Is a tight finite measure necessarily separately-valued and uniquely determined by its characteristic function? Let $E$ be a Hausdorff space and $\mu$ be a tight$^1$ finite measure on $E$.

Is it possible to show that there is a closed separable $E_0\subseteq E$ such that $\mu(E_0)=\mu(E)$?
If not, I'm also interested in the same question under the additional assumption that $E$ is metrizable and/or $\mu$ is Radon$^1$.
Finally, what I would like to conclude is that if $E$ is a normed vector space, then $\mu$ is uniquely determined by its characteristic function $$\hat\mu:E'\to\mathbb C\;,\;\;\;\varphi\mapsto e^{{\rm i}\varphi}\:{\rm d}\mu.$$ In the case $E=\mathbb R^d$, this is a basic result and easy to verify. Once again, if it doesn't hold for an arbitrary normed vector space, I'm also interested in sufficient conditions for the claim to hold.


$^1$ Remember that $\mu$ is called

*

*tight if for all $\varepsilon>0$, there is a compact $K\subseteq E$ with $$\mu(K^c)<\varepsilon\tag1;$$

*Radon if for all $B\in\mathcal B(E)$ and $\varepsilon>0$, there is a compact $K\subseteq E$ with $$\mu(B\setminus K)<\varepsilon\tag2.$$
It is easy to verify that $\mu$ is tight iff $$\mu(E)=\sup_{K\subseteq E\text{ is compact}}\mu(K)\tag{1'}$$ and $\mu$ is Radon iff $$\forall B\in\mathcal B(E):\mu(B)=\sup_{\substack{K\subseteq E\text{ is compact}\\ K\subseteq B}}\mu(K)\tag{2'}.$$
 A: I decided not to "comment-answer" this question, so other people have duplicated some of my answer in the comments.
Since there are several questions, I will separate them and answer them individually.

If $E$ is a Hausdorff space and $\mu$ is a finite Radon measure on $E$ is there a closed separable subspace $E_0$ with $\mu(E_0) = \mu(E)$?
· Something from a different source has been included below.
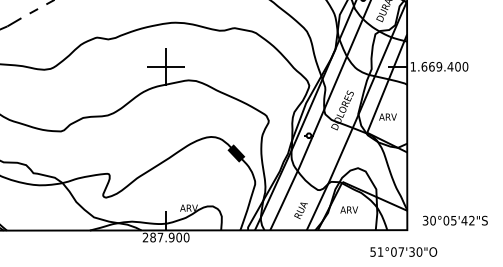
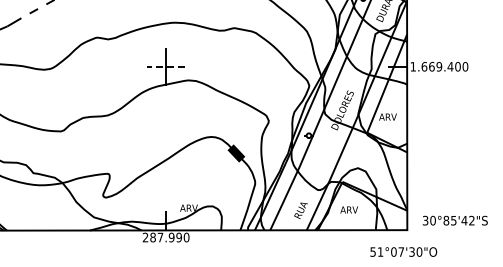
line at (165, 66): solid -> dashed
text at (446, 220): 30°05'42"S -> 30°85'42"S
text at (178, 237): 287.900 -> 287.990
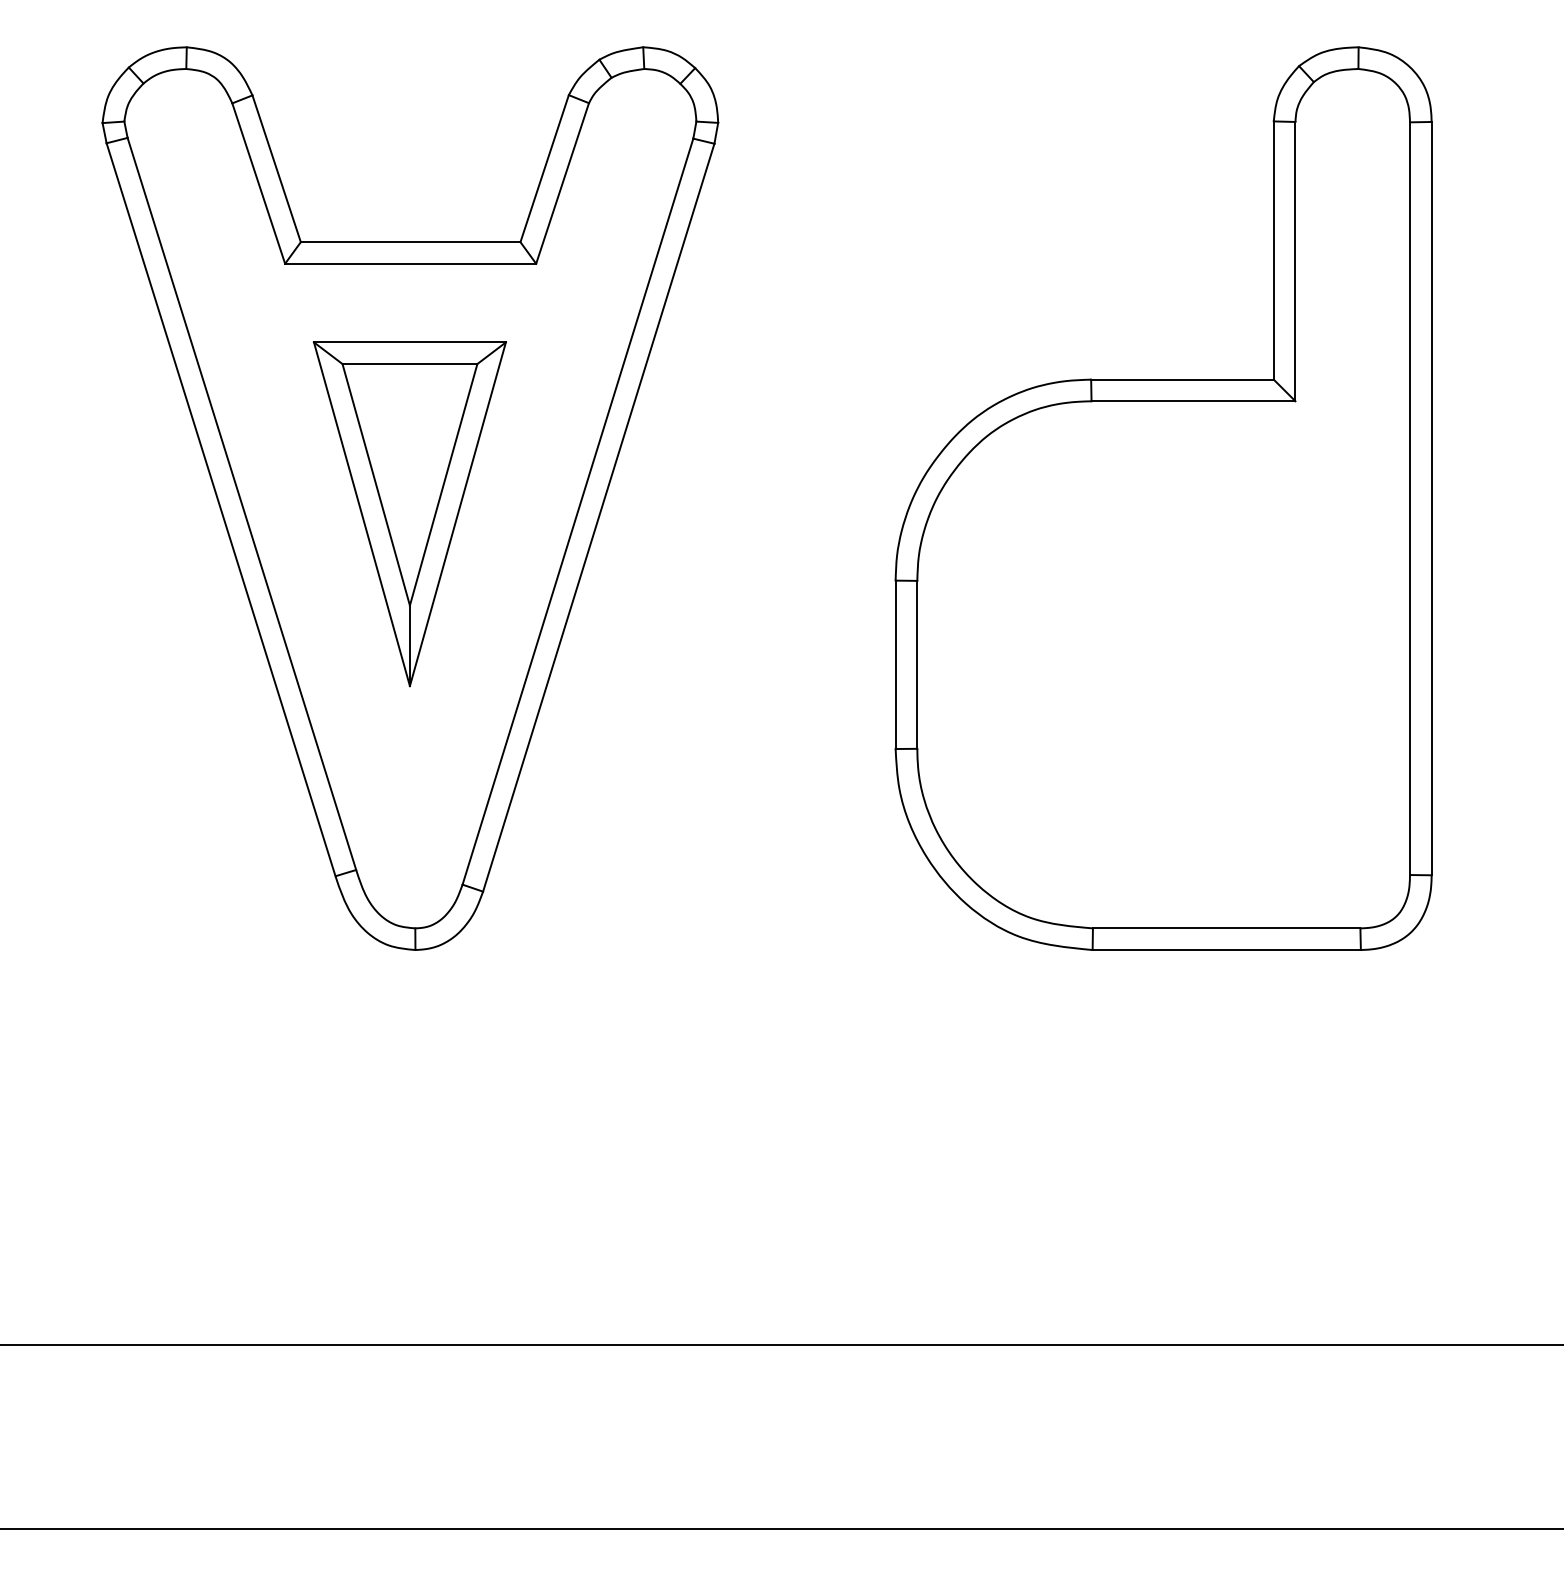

The answer to this one is no, and is a good illustration of how separability does not behave as people expect it to outside of metrizable spaces. Take $X = 2^{2^{\aleph_0}}$, and let $E = 2^X$ with the product of the discrete topologies on $2$. This is a compact Hausdorff space, and the product measure $\mu$ of independent fair coin tosses on $2$ is a Radon probability measure on it (this can be deduced from various "big theorems", e.g. the Radonness of independent products of Radon measures, the Riesz representation theorem, the existence of Haar measures on compact Hausdorff groups, so I'll leave it to you).
The support of $\mu$ is $2^X$ itself, so for any closed set $C$ with $\mu(C) = 1$, $C = 2^X$. We can therefore finish the counterexample by observing that $2^X$ is not separable. The reason is that the cardinality of $2^X$ is $2^{2^{2^{\aleph_0}}} > 2^{2^{\aleph_0}}$, and any separable Hausdorff space has cardinality $\leq 2^{2^{\aleph_0}}$, because the set of ultrafilters on a countable set has cardinality $2^{2^{\aleph_0}}$, and every point in a separable space is the limit of an ultrafilter on a fixed countable dense set.

If $E$ is metrizable and $\mu$ is a finite tight measure on $E$, is there a closed separable $E_0$ such that $\mu(E_0) = \mu(E)$?

Here the answer is yes. For each $N \in \mathbb{N}$, Let $K_n$ be a compact set with $\mu(E \setminus K_n) < 2^{-n}$. Compact metrizable spaces are separable, so each $K_n$ is separable. Countable unions of separable spaces are separable, so $D = \bigcup_{n=1}^\infty K_n$ is separable. Finally, closures of separable subspaces are separable, so $E_0 = \overline{D}$ is separable. Then $\mu(X \setminus E_0) \leq \mu(X \setminus D) = 0$, by countable additivity, so $\mu(E_0) = \mu(E)$.
We note in passing at this point that since Borel measures on metrizable spaces are inner regular with respect to closed sets, tightness and Radonness are the same thing in this case.

If $\mu_1$ and $\mu_2$ are finite Radon measures on a normed space $E$ with the same characteristic function, is $\mu_1 = \mu_2$?

This is true (and in considerably more generality). See Corollary 1 on page 201 of Vakhania, Tarieladze and Chobanyan's Probability Distributions on Banach Spaces.